W jakiej sytuacji wystawia się wezwanie do zapłaty?

Należy podkreślić, że nie istnieje odgórnie narzucony termin, od którego można wystawić upomnienie do zapłaty. Artykuły 455 i 476 Kodeksu cywilnego są tutaj niejasne i sugerują, że jeśli termin zapłaty nie został oznaczony, to strona zalegająca z płatnością powinna ją uiścić niezwłocznie po otrzymaniu wezwania.

Właśnie z tego względu warto wystawiać faktury z precyzyjnie uregulowanym czasem zapłaty. Od 2020 roku zmieniła się tutaj wykładnia przepisów prawa, za którą odpowiada ustawa o przeciwdziałaniu nadmiernym opóźnieniom w transakcjach handlowych, a także – pośrednio – rozporządzenie Komisji Unii Europejskiej UE 651/2014.

Mimo zmian w wykładni prawa można wyciągnąć dość klarowny wniosek. Przedsądowe wezwanie do zapłaty można wysłać dla faktur VAT z oznaczonym – na przykład 14-dniowym – czasem zapłaty, ale i dla faktur, które nie mają podanej górnej granicy dokonania płatności na rzecz sprzedającego.

Co powinno zawierać wezwanie do zapłaty?

Treść wezwania do zapłaty nie została odgórnie ustalona przez ustawodawcę. Przyjmuje się, że taki dokument musi obejmować możliwie jak najszerszy zakres przedmiotu zlecenia. Wezwanie musi być „jasne”, by w razie problemów ze ściągnięciem zależności nie dawało żadnego pola do korzystnej interpretacji dla dłużnika przed sądem.

Przyjmuje się, że w dokumencie należy umieścić dane dłużnika, dane naszej firmy, precyzyjną informację o wysokości długu oraz dokładnie opisać umowę lub sytuację, z jakiej ten dług wynika. Zwykle wystarcza podanie numeru faktury, ale warto też powołać się na to, w jaki sposób dokument został nabywcy dostarczony.

Wezwanie powinno zawierać też informację o terminie, do którego dłużnik zobowiązany jest spłacić zaległości finansowe, a także konsekwencje, jakie zostaną wyciągnięte, jeśli ten nie ureguluje należności. Często stosuje się tutaj zapis o wejściu na ścieżkę sądową oraz windykacyjną.

Dokument musi być opatrzony niezbędnymi danymi informacyjnymi, dzięki którym zalegający z płatnością będzie wiedział, na jaki numer konta musi przelać zaległość. Wezwanie do zapłaty musi być opatrzone samym podpisem lub podpisem i pieczątką firmową.

Warto pamiętać o tym, że rozporządzenie Komisji Unii Europejskiej UE 651/2014 daje możliwość ubiegania się o odsetki.
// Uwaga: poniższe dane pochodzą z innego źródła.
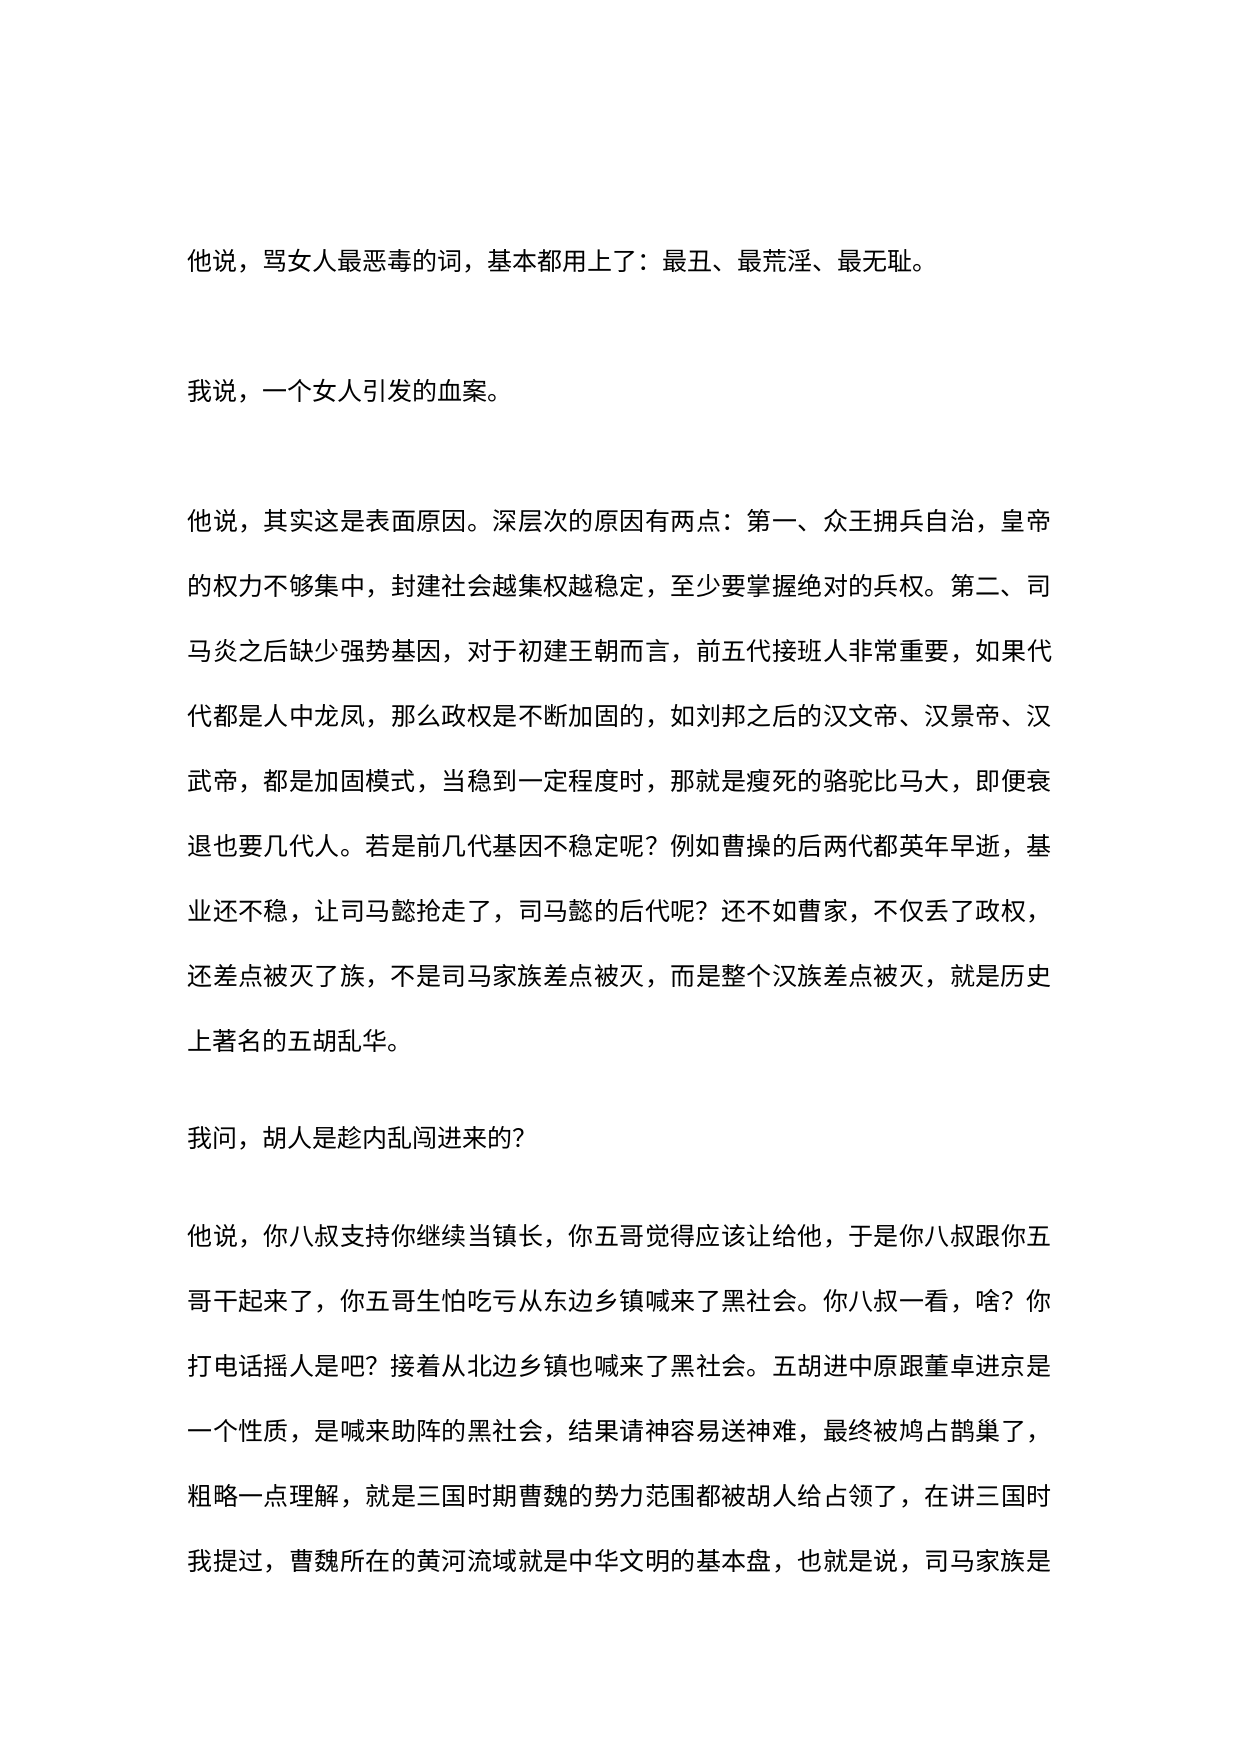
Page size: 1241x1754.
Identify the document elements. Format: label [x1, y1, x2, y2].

text [187, 162, 1053, 1592]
Ich wysokość zależy od wielu zmiennych, pośród których trzeba wskazać na wysokość stopy referencyjnej według Narodowego Banku Polskiego oraz na strukturę dłużnika. Inne progi obowiązują na przykład dla podmiotów publicznych, a inne dla prywatnych działalności gospodarczych.

Na rynku można znaleźć wyspecjalizowane przedsiębiorstwa, które – w zamian za niewielki procent długu – chętnie zainteresują się dłużnikiem i wezmą wszystkie kwestie formalno-prawne na siebie. Ze względu na złożoność procesu (jeśli wezwanie nie odniesie zamierzonych efektów), warto rozważyć ten krok. Szczególnie w sytuacji, gdy kwota jest znaczna.
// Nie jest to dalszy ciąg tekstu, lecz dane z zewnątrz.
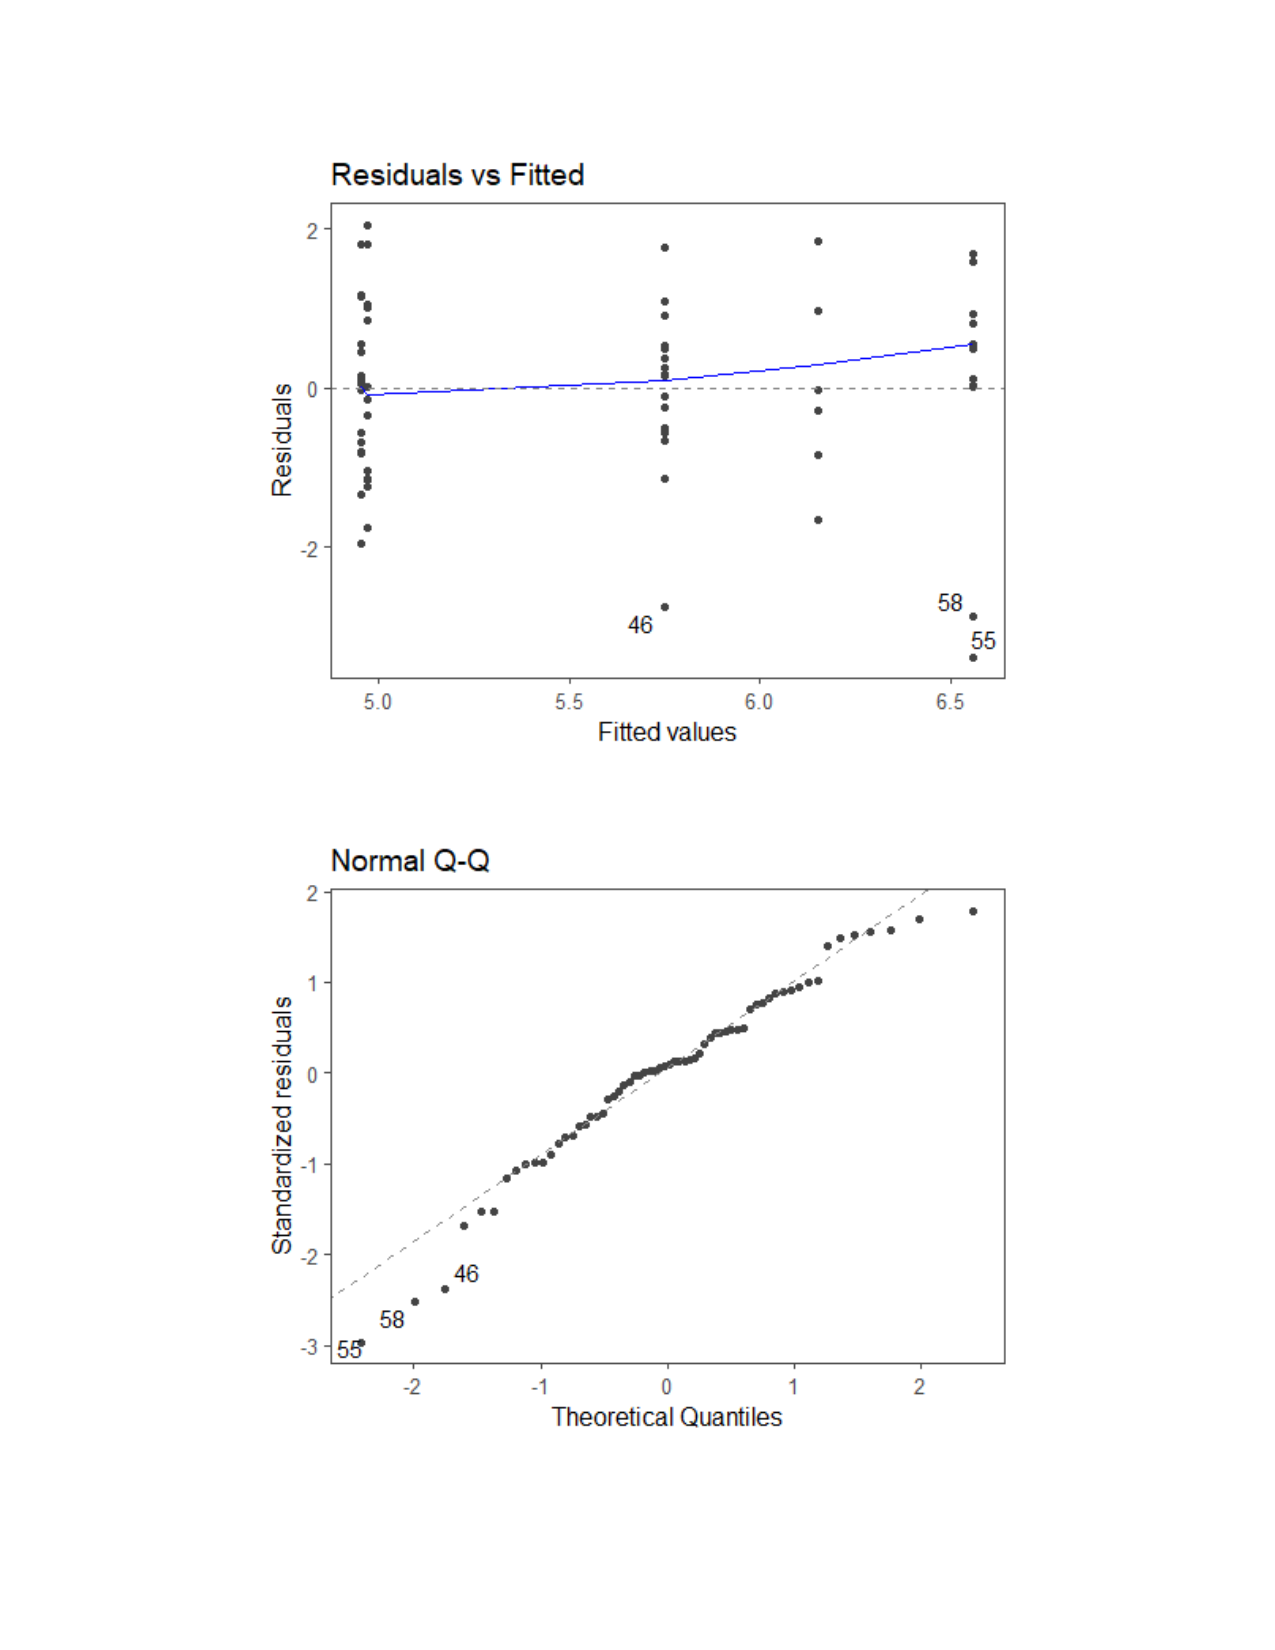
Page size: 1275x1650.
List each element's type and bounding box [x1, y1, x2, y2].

picture [258, 150, 1017, 757]
picture [258, 835, 1017, 1442]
Co zrobić, gdy otrzyma się wezwanie do zapłaty?

Wezwanie do zapłaty może otrzymać każdy. Wbrew obiegowej opinii, nie jest ono zarezerwowane tylko dla firm czy jednostek samorządu terytorialnego. Każda osoba prawna może otrzymać taki druk na przykład z banku, od swojego dostawcy internetu czy spółdzielni mieszkaniowej.
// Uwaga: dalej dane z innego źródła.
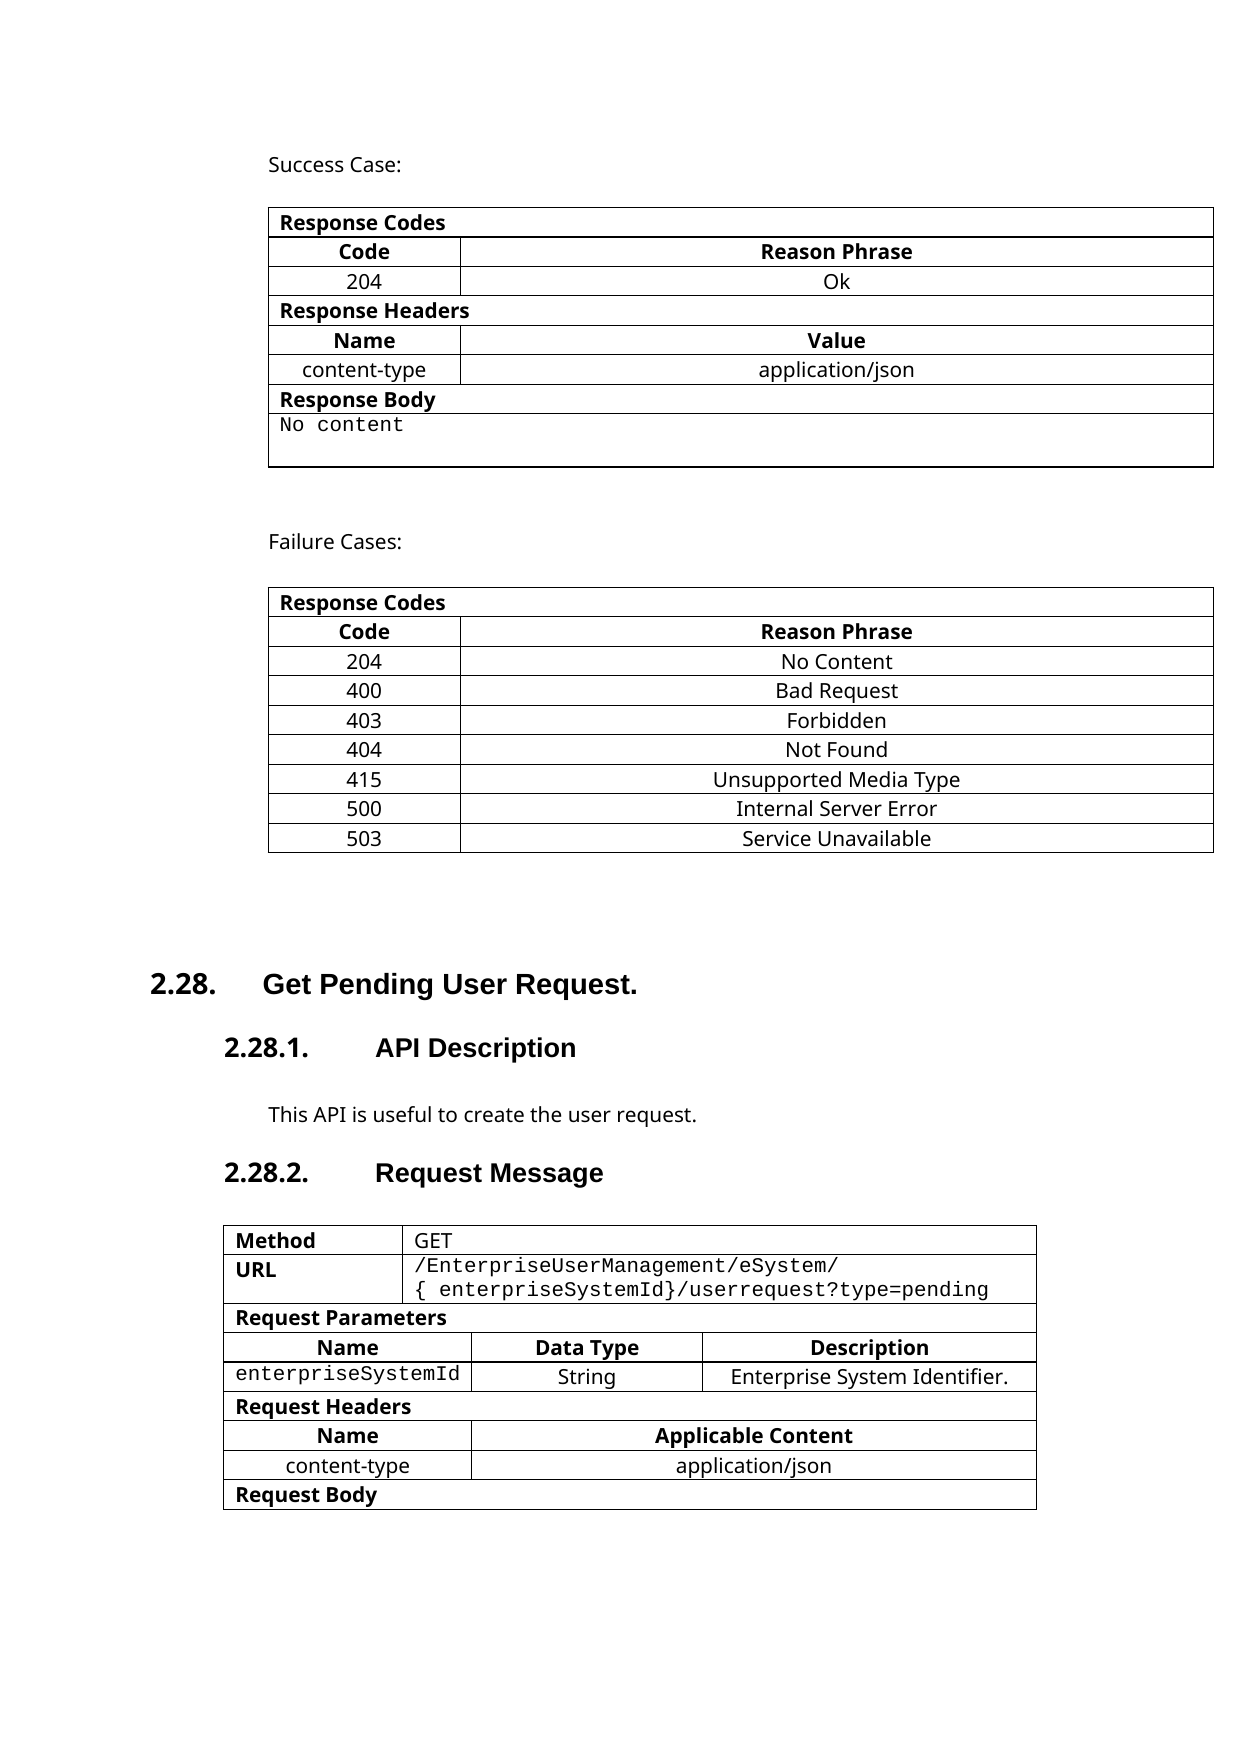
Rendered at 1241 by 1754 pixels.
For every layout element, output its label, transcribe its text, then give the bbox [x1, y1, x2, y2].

table_cell Code [269, 617, 460, 646]
table_cell application/json [461, 355, 1213, 384]
table_cell Bad Request [461, 676, 1213, 705]
table_cell Unsupported Media Type [461, 765, 1213, 793]
table_header GET [403, 1226, 1036, 1254]
table_header Method [224, 1226, 402, 1254]
table_cell 403 [269, 706, 460, 734]
text Failure Cases: [268, 527, 1090, 556]
table_cell Code [269, 238, 460, 266]
table_cell 404 [269, 735, 460, 764]
table_cell No Content [461, 647, 1213, 675]
table_cell Response Headers [269, 296, 1213, 325]
table_cell Response Body [269, 385, 1213, 413]
table_cell Data Type [472, 1333, 702, 1361]
table_cell 204 [269, 267, 460, 295]
table_cell Description [703, 1333, 1036, 1361]
table_header Response Codes [269, 208, 1213, 236]
table_cell URL [224, 1255, 402, 1302]
table_cell 204 [269, 647, 460, 675]
table_cell Reason Phrase [461, 238, 1213, 266]
table_cell 500 [269, 794, 460, 823]
table_cell /EnterpriseUserManagement/eSystem/{ enterpriseSystemId}/userrequest?type=pending [403, 1255, 1036, 1302]
table_header Response Codes [269, 588, 1213, 616]
table_cell Request Body [224, 1480, 1036, 1509]
table_cell Name [224, 1333, 471, 1361]
table_cell Request Parameters [224, 1304, 1036, 1332]
table_cell content-type [269, 355, 460, 384]
text This API is useful to create the user request. [268, 1100, 1090, 1128]
table_cell Request Headers [224, 1392, 1036, 1420]
subtitle Request Message [224, 1153, 1090, 1190]
table_cell Internal Server Error [461, 794, 1213, 823]
subtitle API Description [224, 1028, 1090, 1065]
table_cell Applicable Content [472, 1421, 1036, 1450]
table_cell enterpriseSystemId [224, 1363, 471, 1391]
table_cell content-type [224, 1451, 471, 1479]
table_cell Enterprise System Identifier. [703, 1363, 1036, 1391]
table_cell Value [461, 326, 1213, 354]
table_cell Forbidden [461, 706, 1213, 734]
table_cell Service Unavailable [461, 824, 1213, 852]
subtitle Get Pending User Request. [150, 963, 1090, 1003]
table_cell No content [269, 414, 1213, 466]
table_cell 415 [269, 765, 460, 793]
table_cell Ok [461, 267, 1213, 295]
table_cell Name [269, 326, 460, 354]
table_cell 400 [269, 676, 460, 705]
table_cell Name [224, 1421, 471, 1450]
table_cell Not Found [461, 735, 1213, 764]
table_cell 503 [269, 824, 460, 852]
table_cell application/json [472, 1451, 1036, 1479]
text Success Case: [268, 150, 1090, 178]
table_cell String [472, 1363, 702, 1391]
table_cell Reason Phrase [461, 617, 1213, 646]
Mimo tego, że – zwłaszcza dla osób prywatnych – otrzymanie tego typu dokumentu może powodować przypływ stresu, zwłaszcza jeśli dokument jest profesjonalnie przygotowany, to trzeba zdawać sobie sprawę z tego, że jest to raczej forma przypomnienia o długu.

Jeśli otrzymamy ostateczne przedsądowe wezwanie do zapłaty, co do którego jesteśmy pewni, że zostało ono spłacone lub trafiło do nas przez pomyłkę, warto rozpocząć od sprawdzenia, czy nie zostało sfałszowane. Zdarza się, że złodzieje chcą bazować na naszej niewiedzy i masowo wysyłają takie pisma wraz z nieistniejącą podstawą prawną.

Oszuści wyspecjalizowali się w podszywaniu swoich wezwań pod te, jakimi w codziennej pracy posługują się na przykład banki, firmy windykacyjne czy elektrociepłownie. W takiej sytuacji zaleca się dokładnie sprawdzić wszystkie dane teleadresowe, a następnie skontaktować się z firmą.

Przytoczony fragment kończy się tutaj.